§ **Exercise requirements**:
In the records below, find each line with "implementations" and copy it.

§ **Records for this task**:
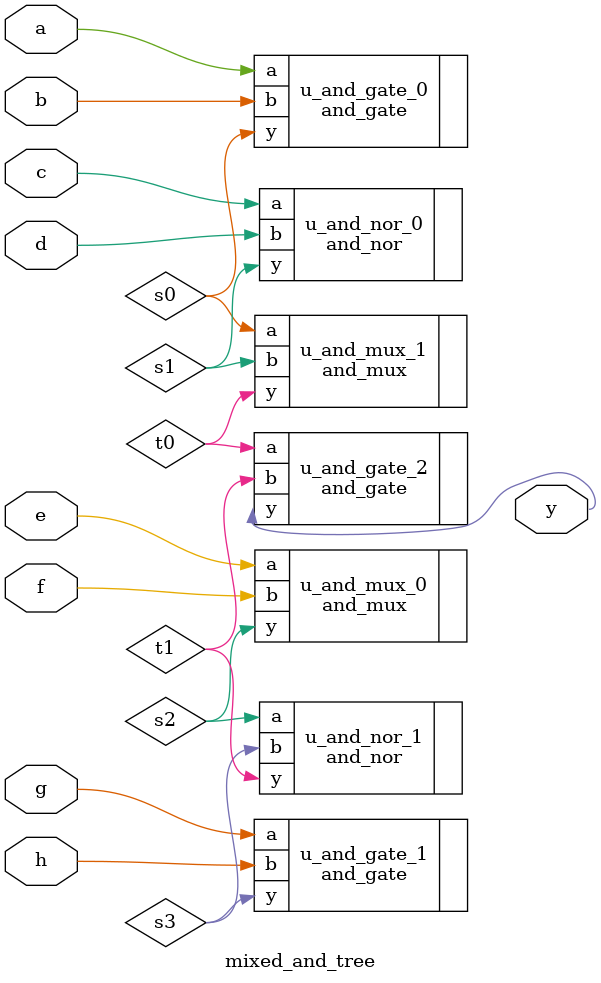
<source format=v>
module mixed_and_tree
(
    input a,
    input b,
    input c,
    input d,
    input e,
    input f,
    input g,
    input h,
    output y
);

    // Stage 1: pairwise ANDs using a mix of implementations
    wire s0, s1, s2, s3;

    and_gate u_and_gate_0 (
        .a(a),
        .b(b),
        .y(s0)
    );

    and_nor u_and_nor_0 (
        .a(c),
        .b(d),
        .y(s1)
    );

    and_mux u_and_mux_0 (
        .a(e),
        .b(f),
        .y(s2)
    );

    and_gate u_and_gate_1 (
        .a(g),
        .b(h),
        .y(s3)
    );

    // Stage 2: combine intermediate results, still mixing implementations
    wire t0, t1;

    and_mux u_and_mux_1 (
        .a(s0),
        .b(s1),
        .y(t0)
    );

    and_nor u_and_nor_1 (
        .a(s2),
        .b(s3),
        .y(t1)
    );

    // Stage 3: final AND
    and_gate u_and_gate_2 (
        .a(t0),
        .b(t1),
        .y(y)
    );

endmodule
</source>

§ **Result below**:
    // Stage 1: pairwise ANDs using a mix of implementations
    // Stage 2: combine intermediate results, still mixing implementations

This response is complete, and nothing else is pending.